I do journal and it does help with the anxiety. I can't even really tell you what happened last night. I was shopping and decided to go for a drive which is something that usually relaxes me. I'm not really sure what went wrong. I feel like a failure. Like I had everything under control and then all of a sudden I lost it and I can't even tell you over what. I'm hoping it's just a temporary setback and I can pull it together and get back on track quickly. Tomorrow I'm just going to focus on enjoying the day with DS before he goes back to my ex on Monday for her week.
Eta: I did attempt to open up to my friend about how I've spent my weekend but that didn't go so well.
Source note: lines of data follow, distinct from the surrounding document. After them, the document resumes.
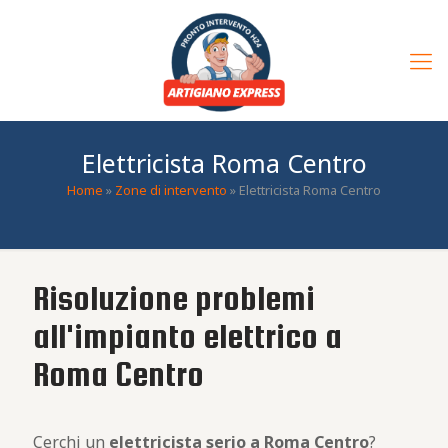
Elettricista Roma Centro
Home
»
Zone di intervento
»
Elettricista Roma Centro
Risoluzione problemi
all'impianto elettrico a
Roma Centro
Cerchi un
elettricista serio a Roma Centro
?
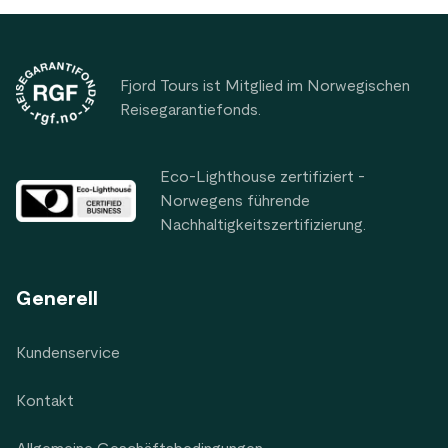
Footer
Fjord Tours ist Mitglied im Norwegischen
Reisegarantiefonds.
Eco-Lighthouse zertifiziert -
Norwegens führende
Nachhaltigkeitszertifizierung.
Generell
Kundenservice
Kontakt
Her response was simply: "you are treading dangerous ground and I hope you don't end up in a bad place but you are going to do what you are going to do". And that ended the conversation. It did not go well.
mel - You are not a failure! You are struggling with something that few people understand.
I second malibu's suggestion to write some things out on paper and then burn the paper. I've found that to be very cathartic. (I always burn the paper over the sink...so after there's nothing left but ash I wash everything down the drain. Something about it releases me.)
Also (this is just a suggestion), do you think you might have a lot of pent up anger? Sometimes when I'm anxious, I try to stop the whirlwind in my head by pinpointing the trigger. Lately I'm realizing the trigger is that I'm angry about something. I'm the kind of person who feels like she can't ever show people how she's really feeling, and I HATE confrontation. If I'm upset/angry about something someone else did, I start feeling extremely anxious over the potential confrontation and I'm angry at that person/thing for what they did, but I'm anxious about expressing it, so then I'm angry at myself...and them I'm spiraling out of control.
Just thoughts... (((HUGS))) I hope you get some rest today!
I've never thought about burning what I write. I always keep it and hang onto it. And then I read it later over and over again. I'm not sure why I do but when I start to get down I read it and it's like "oh yeah I remember when things were worse".
I think I have a lot of anger and I can't stand confrontation either so I just keep everything inside and never say anything for fear of upsetting someone else. So when I get anxious or upset then I start thinking about everything that's upset me or how I've been "wronged" by so many people and then I start with the "why me" and then I get into the mindset of "it's never going to get any better" and then I say "fuck it I'm going to do what I want to do". Then I start self-sabotaging any progress that I've made and I travel down this road of self-harm. Then I get relief for a little while and feel better. Then when the high wears off I start feeling guilty about what I've done, start swearing up and down that I won't ever do it again. Get back on track for awhile and then the whole damn cycle starts again. It's like I never fully break the cycle its just the interval between the "I'm never going to do it again" and "I'm going to do what I want" changes.
I feel like a pretty shitty parent this weekend. I try really hard to not have meltdowns like this when I have DS around. Poor little guy has had to entertain himself and hasn't had the attention that he deserves because I've been too wrapped up in myself. And I'm pissed that I called off of work. I almost always can keep up the appearance at work and look put together. Now I've got to use a vacation day that I didn't really want to use right now.
My therapist had to reschedule me for tomorrow morning. I'm kind of bummed by that but not much I can do. Sleep has been hard to come by all weekend so I was up again all night last night. I'm supposed to work tonight but I called out again. It's really hard to work all night when you aren't getting any rest on your time off.